» **Work instructions**
Stop after the line holding "drobné částice se dostávají do našeho těla". Repeat exactly every line before it in the records below, that line too, and leave out the pictures.

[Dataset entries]
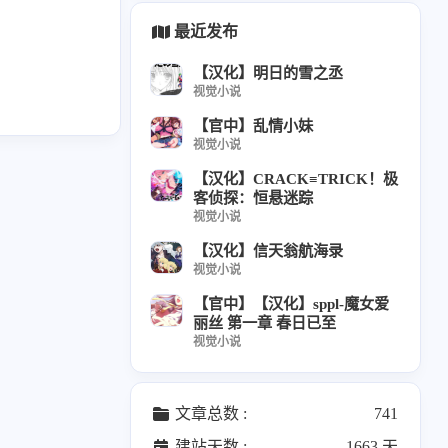
教程
22
最近发布
【汉化】明日的雪之丞
羽小鸟
1
视觉小说
【官中】乱情小妹
3
04
视觉小说
【汉化】CRACK≡TRICK！极
客侦探：恒悬迷踪
12
视觉小说
篇
【汉化】信天翁航海录
视觉小说
08
【官中】【汉化】sppl-魔女爱
篇
丽丝 第一章 春日已至
1
视觉小说
04
篇
文章总数 :
741
12
建站天数 :
1663 天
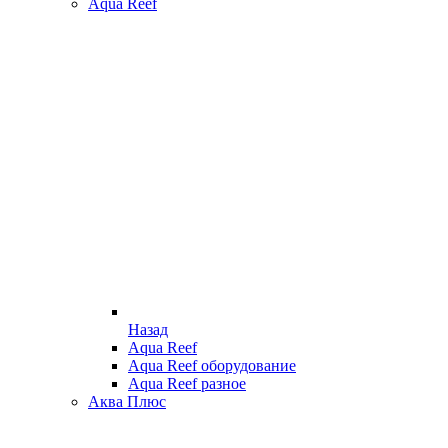
Aqua Reef
Назад
Aqua Reef
Aqua Reef оборудование
Aqua Reef разное
Аква Плюс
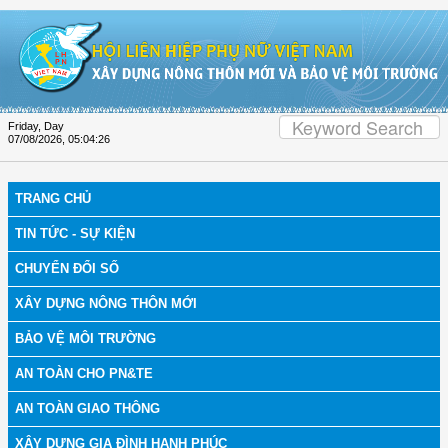
Skip to Content
Friday, Day
07/08/2026
,
05:04:27
TRANG CHỦ
TIN TỨC - SỰ KIỆN
CHUYỂN ĐỔI SỐ
XÂY DỰNG NÔNG THÔN MỚI
BẢO VỆ MÔI TRƯỜNG
AN TOÀN CHO PN&TE
AN TOÀN GIAO THÔNG
XÂY DỰNG GIA ĐÌNH HẠNH PHÚC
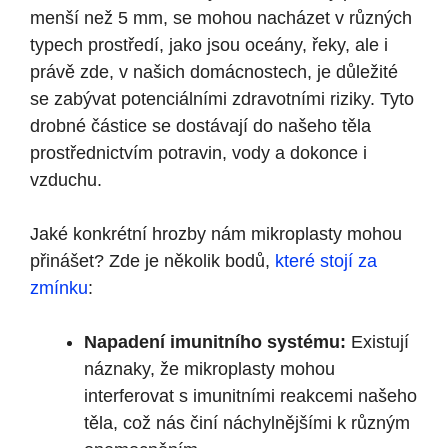
menší než 5 mm, se mohou nacházet v různých
typech prostředí, jako jsou oceány, řeky, ale i
právě zde, v našich domácnostech, je důležité
se zabývat potenciálními zdravotními riziky. Tyto
drobné částice se dostávají do našeho těla
prostřednictvím potravin, vody a dokonce i
vzduchu.
Jaké konkrétní hrozby nám mikroplasty mohou
přinášet? Zde je několik bodů,
které stojí za
zmínku
:
Napadení imunitního systému:
Existují
náznaky, že mikroplasty mohou
interferovat s imunitními reakcemi našeho
těla, což nás činí náchylnějšími k různým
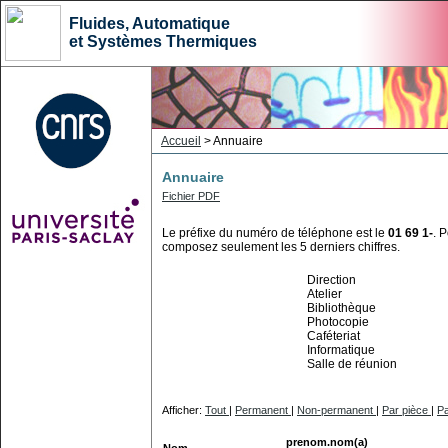
Fluides, Automatique
et Systèmes Thermiques
Accueil
> Annuaire
Annuaire
Fichier PDF
Le préfixe du numéro de téléphone est le
01 69 1-
. 
composez seulement les 5 derniers chiffres.
Direction
Atelier
Bibliothèque
Photocopie
Caféteriat
Informatique
Salle de réunion
Afficher:
Tout
|
Permanent
|
Non-permanent
|
Par pièce
|
Pa
prenom.nom(a)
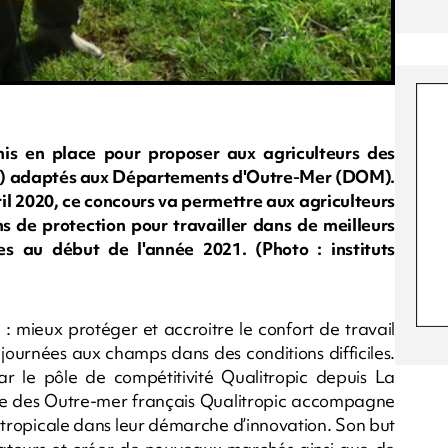
is en place pour proposer aux agriculteurs des
PI) adaptés aux Départements d'Outre-Mer (DOM).
il 2020, ce concours va permettre aux agriculteurs
s de protection pour travailler dans de meilleurs
les au début de l'année 2021. (Photo : instituts
: mieux protéger et accroitre le confort de travail
journées aux champs dans des conditions difficiles.
 par le pôle de compétitivité Qualitropic depuis La
le des Outre-mer français Qualitropic accompagne
 tropicale dans leur démarche d’innovation. Son but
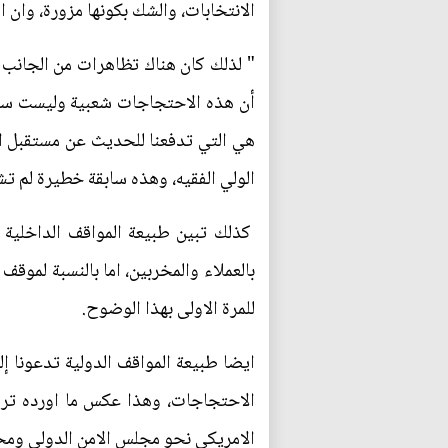
الانتخابات، والشك بكونها مزورة، وان ال
" لذلك كان هناك تظاهرات من الجانب 
أن هذه الاحتجاجات شعبية وليست سياسية
هي التي تدفعنا للحديث عن مستقبل ال
الولي الفقيه، وهذه سابقة خطيرة لم ت
كذلك تبين طبيعة المواقف الداخلية 
بالعملاء والمخربين، اما بالنسبة لموقف
للمرة الاولى بهذا الوضوح.
الاحتجاجات، وهذا عكس ما اورده ترا
الامريكي نحو مجلس الامن الدولي ومحا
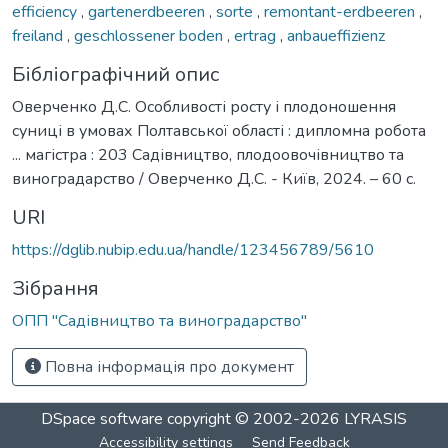
efficiency
,
gartenerdbeeren
,
sorte
,
remontant-erdbeeren
,
freiland
,
geschlossener boden
,
ertrag
,
anbaueffizienz
Бібліографічний опис
Оверченко Д.С. Особливості росту і плодоношення
суниці в умовах Полтавської області : дипломна робота
... магістра : 203 Садівництво, плодоовочівництво та
виноградарство / Оверченко Д.С. - Київ, 2024. – 60 с.
URI
https://dglib.nubip.edu.ua/handle/123456789/5610
Зібрання
ОПП "Садівництво та виноградарство"
Повна інформація про документ
DSpace software
copyright © 2002-2026
LYRASIS
Accessibility settings
Send Feedback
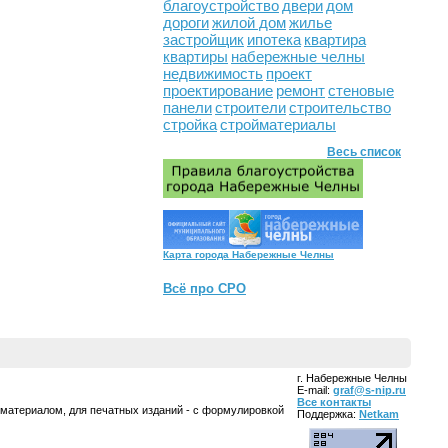
благоустройство
двери
дом
дороги
жилой дом
жилье
застройщик
ипотека
квартира
квартиры
набережные челны
недвижимость
проект
проектирование
ремонт
стеновые
панели
строители
строительство
стройка
стройматериалы
Весь список
Карта города Набережные Челны
Всё про СРО
г. Набережные Челны
E-mail:
graf@s-nip.ru
Все контакты
 материалом, для печатных изданий - с формулировкой
Поддержка:
Netkam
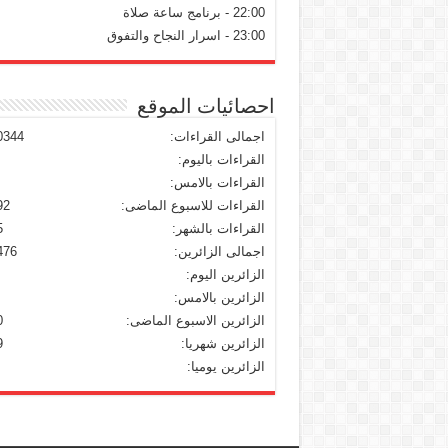
22:00 - برنامج ساعة صلاة
23:00 - اسرار النجاح والتفوق
احصائيات الموقع
اجمالى القراءات:
0344
القراءات باليوم:
القراءات بالامس:
القراءات للاسبوع الماضى:
92
القراءات بالشهر:
5
اجمالى الزائرين:
476
الزائرين اليوم:
الزائرين بالامس:
الزائرين الاسبوع الماضى:
0
الزائرين شهريا:
9
الزائرين يوميا:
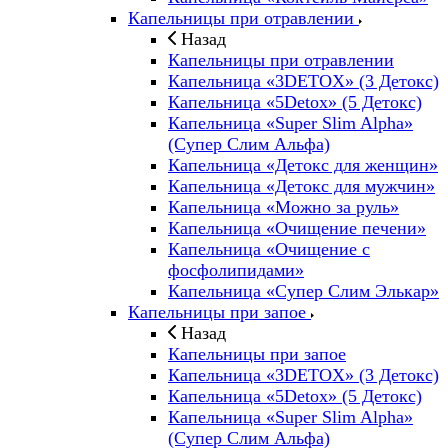
Капельницы при отравлении
Назад
Капельницы при отравлении
Капельница «3DETOX» (3 Детокс)
Капельница «5Detox» (5 Детокс)
Капельница «Super Slim Alpha»
(Cупер Слим Альфа)
Капельница «Детокс для женщин»
Капельница «Детокс для мужчин»
Капельница «Можно за руль»
Капельница «Очищение печени»
Капельница «Очищение с
фосфолипидами»
Капельница «Супер Слим Элькар»
Капельницы при запое
Назад
Капельницы при запое
Капельница «3DETOX» (3 Детокс)
Капельница «5Detox» (5 Детокс)
Капельница «Super Slim Alpha»
(Cупер Слим Альфа)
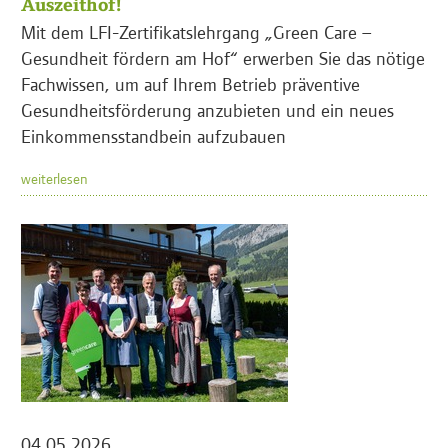
Auszeithof!
Mit dem LFI-Zertifikatslehrgang „Green Care –
Gesundheit fördern am Hof“ erwerben Sie das nötige
Fachwissen, um auf Ihrem Betrieb präventive
Gesundheitsförderung anzubieten und ein neues
Einkommensstandbein aufzubauen
weiterlesen
04.05.2026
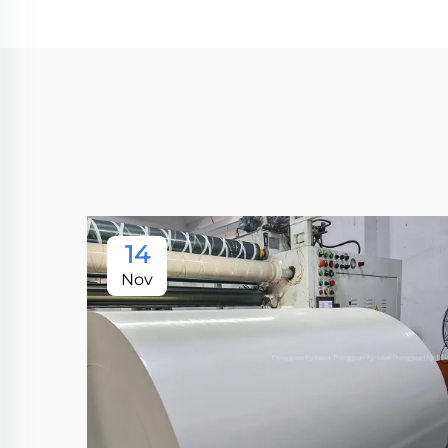
14
Nov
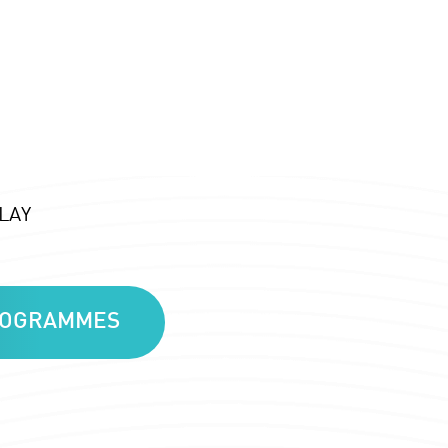
ULAY
PROGRAMMES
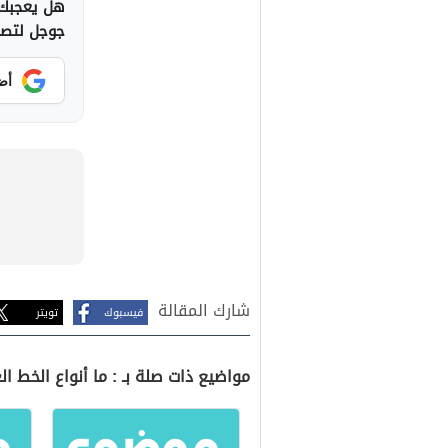
هل يعجبك 
جوجل لتصلك
أض
شارك المقالة
فيسبوك
تويتر
مواضيع ذات صلة بـ : ما أنواع الخط ال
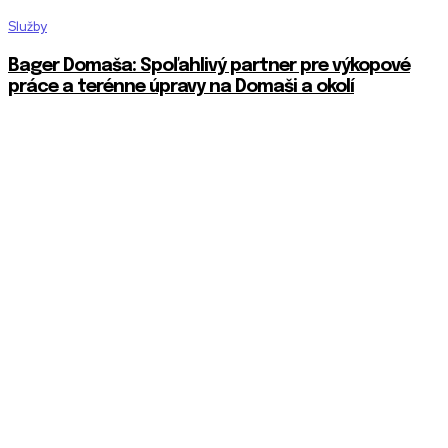
Služby
Bager Domaša: Spoľahlivý partner pre výkopové
práce a terénne úpravy na Domaši a okolí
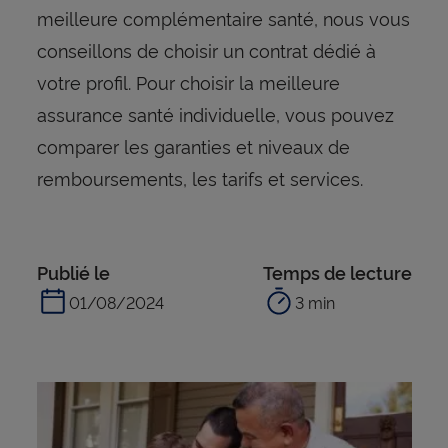
meilleure complémentaire santé, nous vous
conseillons de choisir un contrat dédié à
votre profil. Pour choisir la meilleure
assurance santé individuelle, vous pouvez
comparer les garanties et niveaux de
remboursements, les tarifs et services.
Publié le
Temps de lecture
01/08/2024
3 min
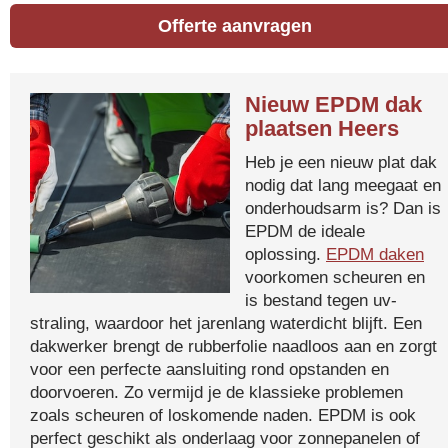
Offerte aanvragen
Nieuw EPDM dak
plaatsen Heers
Heb je een nieuw plat dak
nodig dat lang meegaat en
onderhoudsarm is? Dan is
EPDM de ideale
oplossing.
EPDM daken
voorkomen scheuren en
is bestand tegen uv-
straling, waardoor het jarenlang waterdicht blijft. Een
dakwerker brengt de rubberfolie naadloos aan en zorgt
voor een perfecte aansluiting rond opstanden en
doorvoeren. Zo vermijd je de klassieke problemen
zoals scheuren of loskomende naden. EPDM is ook
perfect geschikt als onderlaag voor zonnepanelen of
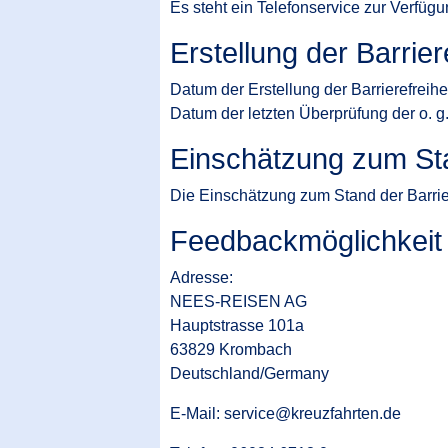
Es steht ein Telefonservice zur Verfüg
Erstellung der Barrier
Datum der Erstellung der Barrierefreihe
Datum der letzten Überprüfung der o. g.
Einschätzung zum Stan
Die Einschätzung zum Stand der Barrier
Feedbackmöglichkeit
Adresse:
NEES-REISEN AG
Hauptstrasse 101a
63829 Krombach
Deutschland/Germany
E-Mail: service@kreuzfahrten.de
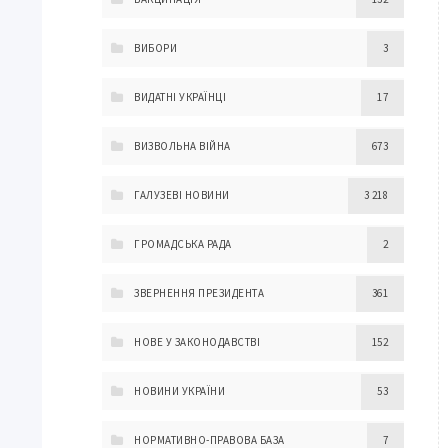
ВИБОРИ
3
ВИДАТНІ УКРАЇНЦІ
17
ВИЗВОЛЬНА ВІЙНА
673
ГАЛУЗЕВІ НОВИНИ
3 218
ГРОМАДСЬКА РАДА
2
ЗВЕРНЕННЯ ПРЕЗИДЕНТА
361
НОВЕ У ЗАКОНОДАВСТВІ
152
НОВИНИ УКРАЇНИ
53
НОРМАТИВНО-ПРАВОВА БАЗА
7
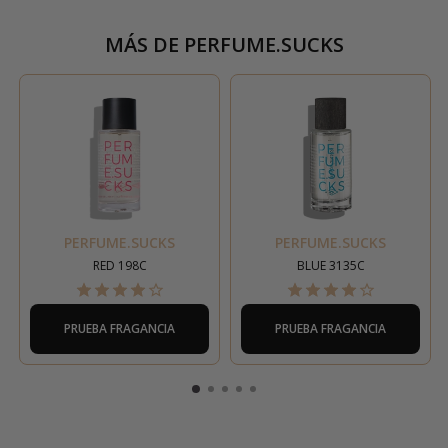
MÁS DE
PERFUME.SUCKS
PERFUME.SUCKS
PERFUME.SUCKS
RED 198C
BLUE 3135C
PRUEBA FRAGANCIA
PRUEBA FRAGANCIA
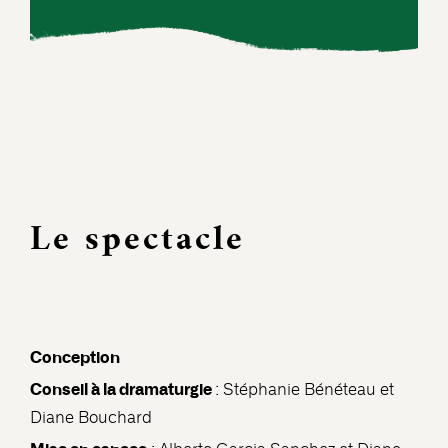
Le spectacle
Conception
Conseil à la dramaturgie
: Stéphanie Bénéteau et
Diane Bouchard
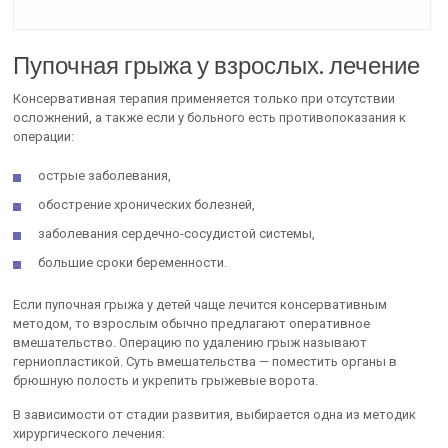
Пупочная грыжа у взрослых. лечение
Консервативная терапия применяется только при отсутствии
осложнений, а также если у больного есть противопоказания к
операции:
острые заболевания,
обострение хронических болезней,
заболевания сердечно-сосудистой системы,
большие сроки беременности.
Если пупочная грыжа у детей чаще лечится консервативным
методом, то взрослым обычно предлагают оперативное
вмешательство. Операцию по удалению грыж называют
герниопластикой. Суть вмешательства — поместить органы в
брюшную полость и укрепить грыжевые ворота.
В зависимости от стадии развития, выбирается одна из методик
хирургического лечения:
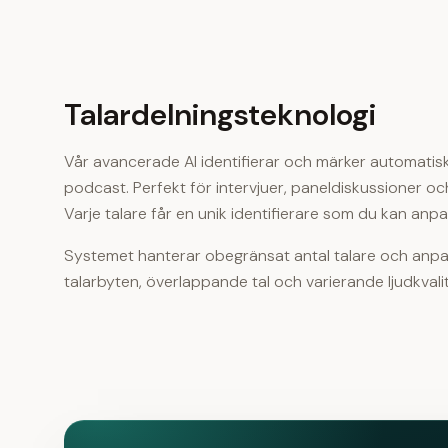
Talardelningsteknologi
Vår avancerade AI identifierar och märker automatiskt 
podcast. Perfekt för intervjuer, paneldiskussioner o
Varje talare får en unik identifierare som du kan anp
Systemet hanterar obegränsat antal talare och anpa
talarbyten, överlappande tal och varierande ljudkvalit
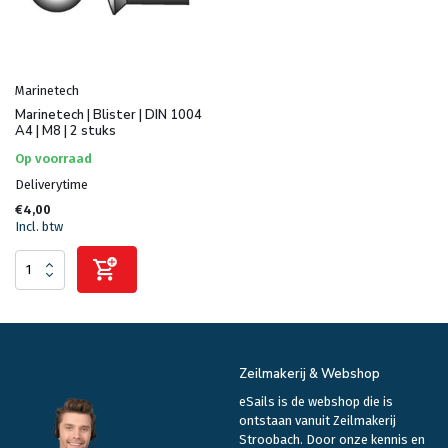
Marinetech
Marinetech | Blister | DIN 1004
A4 | M8 | 2 stuks
Op voorraad
Deliverytime
€4,00
Incl. btw
Zeilmakerij & Webshop
eSails is de webshop die is
ontstaan vanuit Zeilmakerij
Stroobach. Door onze kennis en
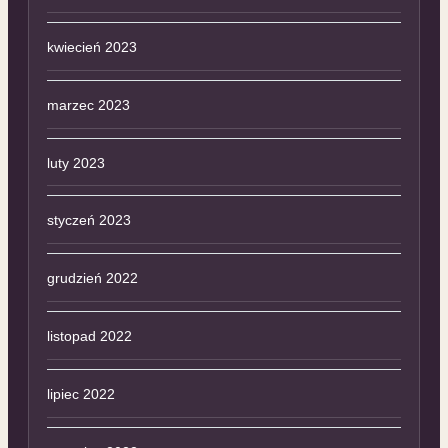
kwiecień 2023
marzec 2023
luty 2023
styczeń 2023
grudzień 2022
listopad 2022
lipiec 2022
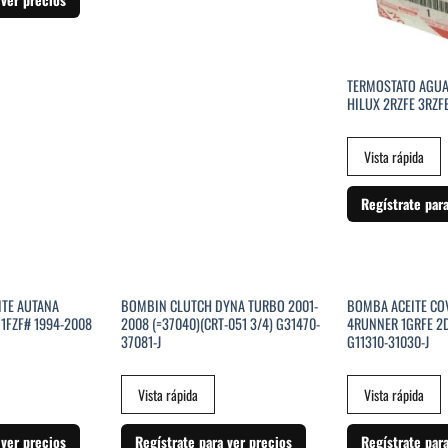
TERMOSTATO AGU
HILUX 2RZFE 3RZF
Vista rápida
Regístrate par
STENCIAS
SIN EXISTENCIAS
TE AUTANA
BOMBIN CLUTCH DYNA TURBO 2001-
BOMBA ACEITE CO
1FZF# 1994-2008
2008 (=37040)(CRT-051 3/4) G31470-
4RUNNER 1GRFE 2
37081-J
G11310-31030-J
Vista rápida
Vista rápida
 ver precios
Regístrate para ver precios
Regístrate par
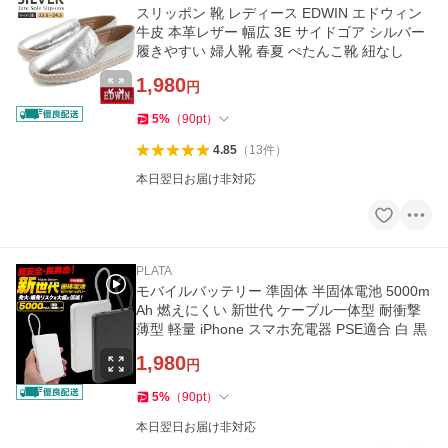
スリッポン 靴 レディース EDWIN エドウィン
牛皮 本革レザー 幅広 3E サイドゴア シルバー
履きやすい 婦人靴 春夏 ぺたんこ靴 紐なし
1,980
円
5
%
（
90
pt
）
4.85
（
13
件
）
本日翌日お届け非対応
PLATA
モバイルバッテリー 準固体 半固体電池 5000m
Ah 燃えにくい 新世代 ケーブル一体型 耐衝撃
薄型 軽量 iPhone スマホ充電器 PSE適合 白 黒
1,980
円
5
%
（
90
pt
）
本日翌日お届け非対応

» **Answer section**
教程
22
最近发布
【汉化】明日的雪之丞
羽小鸟
1
视觉小说
【官中】乱情小妹
3
04
视觉小说
【汉化】CRACK≡TRICK！极
客侦探：恒悬迷踪
12
视觉小说
篇
【汉化】信天翁航海录
视觉小说
08
【官中】【汉化】sppl-魔女爱
篇
丽丝 第一章 春日已至
1
视觉小说
04
篇
文章总数 :
741
12
建站天数 :
1663 天
Aqua Reef
Назад
Aqua Reef
Aqua Reef оборудование
Aqua Reef разное
Аква Плюс
Skip to Content
Friday, Day
07/08/2026
,
05:04:27
TRANG CHỦ
TIN TỨC - SỰ KIỆN
CHUYỂN ĐỔI SỐ
XÂY DỰNG NÔNG THÔN MỚI
BẢO VỆ MÔI TRƯỜNG
AN TOÀN CHO PN&TE
AN TOÀN GIAO THÔNG
XÂY DỰNG GIA ĐÌNH HẠNH PHÚC
menší než 5 mm, se mohou nacházet v různých
typech prostředí, jako jsou oceány, řeky, ale i
právě zde, v našich domácnostech, je důležité
se zabývat potenciálními zdravotními riziky. Tyto
drobné částice se dostávají do našeho těla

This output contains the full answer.